Segment Open

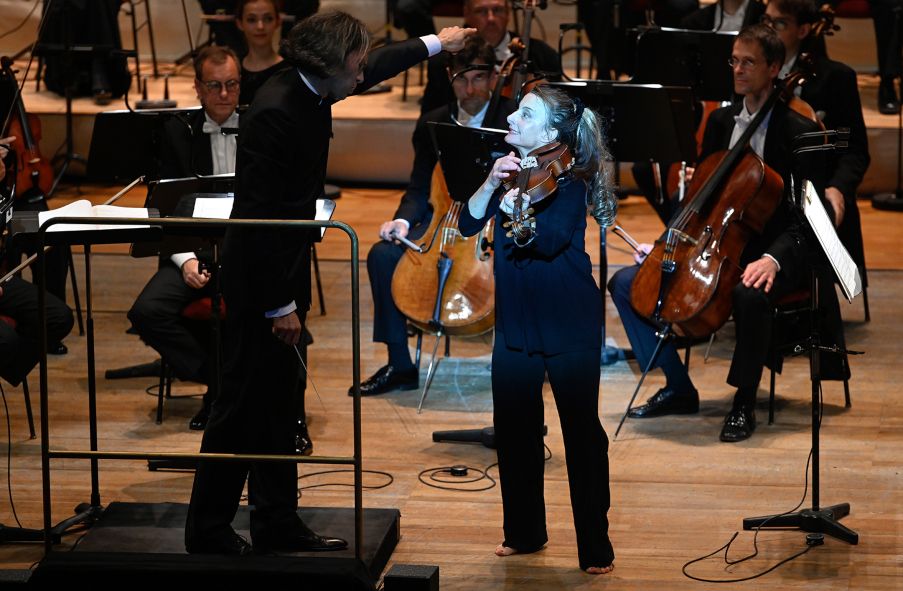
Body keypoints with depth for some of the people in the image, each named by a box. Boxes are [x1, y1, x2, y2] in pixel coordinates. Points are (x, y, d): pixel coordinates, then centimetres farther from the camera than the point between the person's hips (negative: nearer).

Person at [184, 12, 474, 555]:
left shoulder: (312, 93, 2)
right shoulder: (274, 113, -25)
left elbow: (375, 67, 26)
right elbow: (259, 216, -25)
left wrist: (435, 44, 38)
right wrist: (279, 305, -22)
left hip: (286, 271, 9)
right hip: (259, 279, -9)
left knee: (277, 405, 14)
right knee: (243, 406, -2)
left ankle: (278, 524, 22)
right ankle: (208, 531, 7)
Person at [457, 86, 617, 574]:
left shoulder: (569, 178, -12)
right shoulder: (511, 169, 6)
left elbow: (549, 240, -26)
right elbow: (468, 224, -3)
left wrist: (513, 206, -34)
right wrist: (491, 185, -16)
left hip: (568, 326, -6)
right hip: (515, 320, 6)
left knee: (582, 431, -1)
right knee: (513, 428, 10)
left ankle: (595, 545, 7)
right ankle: (524, 532, 26)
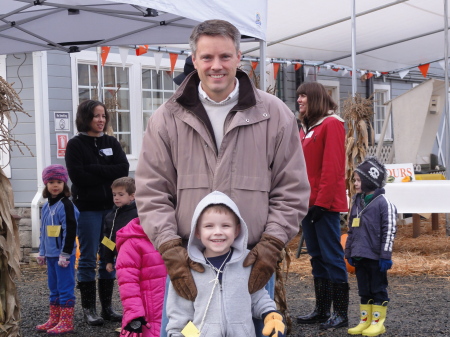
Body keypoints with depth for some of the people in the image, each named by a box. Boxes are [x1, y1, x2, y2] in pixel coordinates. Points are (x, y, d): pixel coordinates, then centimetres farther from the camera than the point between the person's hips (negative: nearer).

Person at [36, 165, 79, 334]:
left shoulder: (66, 205, -12)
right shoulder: (46, 206, 12)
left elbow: (70, 231, -17)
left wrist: (65, 254, -18)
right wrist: (42, 252, 19)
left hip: (64, 255, -8)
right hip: (50, 255, 8)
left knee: (65, 288, -3)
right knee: (54, 289, 15)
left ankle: (66, 323, 2)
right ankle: (54, 320, 23)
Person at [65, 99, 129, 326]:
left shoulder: (111, 143, 12)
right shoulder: (76, 145, 0)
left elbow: (124, 169, -3)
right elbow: (78, 176, -13)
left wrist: (94, 170, -11)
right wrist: (108, 174, -8)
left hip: (111, 205, 4)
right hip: (88, 207, -4)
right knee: (88, 259, 0)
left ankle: (107, 307, 15)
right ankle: (88, 308, 9)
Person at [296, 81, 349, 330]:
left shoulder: (331, 124, -8)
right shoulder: (305, 129, 17)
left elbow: (333, 167, -15)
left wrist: (322, 202, -18)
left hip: (325, 205, -8)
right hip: (308, 204, 8)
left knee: (332, 257, -4)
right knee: (317, 258, 11)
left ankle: (340, 314, 2)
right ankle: (322, 310, 18)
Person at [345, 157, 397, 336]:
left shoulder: (384, 203, -10)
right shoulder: (357, 202, 12)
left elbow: (389, 231, -12)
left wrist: (385, 256, -14)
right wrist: (349, 252, 15)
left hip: (376, 257, -7)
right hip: (359, 256, 7)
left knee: (378, 289, 4)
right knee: (364, 289, 12)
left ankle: (378, 322, 11)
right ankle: (365, 321, 20)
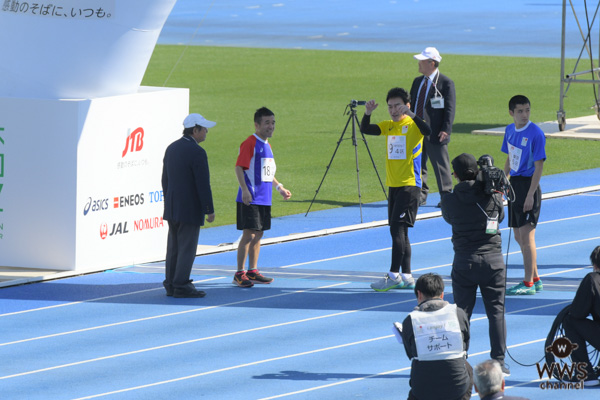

Segment Closed

- Exercise aim -
Please write out all the records above again with every "Person at" swapped for "Subject at" and nothing else changed, leaving out the pictures.

- Answer below -
Body keypoints with depth for some of the people in the image, each named by a box. Boxes are [x1, y1, x2, y2] in pixel coordinates. Points are (x, y, d): pixel coordinates, then centimetres farther from the camera than the point between the person's hips (negative: nearer).

Subject at [184, 12, 474, 555]:
left shoulder: (312, 93, 2)
right shoulder: (274, 113, -25)
left elbow: (375, 67, 26)
right elbow: (259, 216, -25)
left wrist: (435, 44, 38)
right wrist: (279, 305, -22)
left hip: (286, 271, 9)
right hip: (259, 279, -9)
left knee: (277, 405, 14)
right knee: (243, 406, -2)
left ankle: (278, 524, 22)
right ankle: (208, 531, 7)
Subject at [457, 86, 617, 574]:
left shoulder: (569, 178, -12)
right shoulder: (511, 169, 6)
left elbow: (549, 240, -26)
right elbow: (468, 224, -3)
left wrist: (513, 206, -34)
right wrist: (491, 185, -16)
left hip: (568, 326, -6)
right hip: (515, 320, 6)
left knee: (582, 431, -1)
right knee: (513, 428, 10)
left ankle: (595, 545, 7)
right ankle: (524, 532, 26)
Body keypoints with depth for some of the people in the image, each named by a box. Boxes are [x1, y1, x2, y2] in pixel coordinates. Points are (x, y, d): pixel coordinates, then centimetres farther from the camera than the point between the person's hips (negative: nearer).

Subject at [36, 165, 79, 334]:
left shoulder: (66, 205, -12)
right shoulder: (46, 206, 12)
left elbow: (70, 231, -17)
left wrist: (65, 254, -18)
right wrist: (42, 252, 19)
left hip: (64, 255, -8)
right hip: (50, 255, 8)
left knee: (65, 288, -3)
right knee: (54, 289, 15)
left ankle: (66, 323, 2)
right ankle: (54, 320, 23)
Subject at [65, 99, 129, 326]:
left shoulder: (111, 143, 12)
right shoulder: (76, 145, 0)
left elbow: (124, 169, -3)
right elbow: (78, 176, -13)
left wrist: (94, 170, -11)
right wrist: (108, 174, -8)
left hip: (111, 205, 4)
right hip: (88, 207, -4)
right knee: (88, 259, 0)
left ankle: (107, 307, 15)
right ankle: (88, 308, 9)
Subject at [296, 81, 349, 330]:
left shoulder: (331, 124, -8)
right shoulder: (305, 129, 17)
left elbow: (333, 167, -15)
left wrist: (322, 202, -18)
left hip: (325, 205, -8)
right hip: (308, 204, 8)
left knee: (332, 257, -4)
right knee: (317, 258, 11)
left ankle: (340, 314, 2)
right ankle: (322, 310, 18)
Subject at [345, 157, 397, 336]:
left shoulder: (384, 203, -10)
right shoulder: (357, 202, 12)
left elbow: (389, 231, -12)
left wrist: (385, 256, -14)
right wrist: (349, 252, 15)
left hip: (376, 257, -7)
right hip: (359, 256, 7)
left knee: (378, 289, 4)
right knee: (364, 289, 12)
left ankle: (378, 322, 11)
right ankle: (365, 321, 20)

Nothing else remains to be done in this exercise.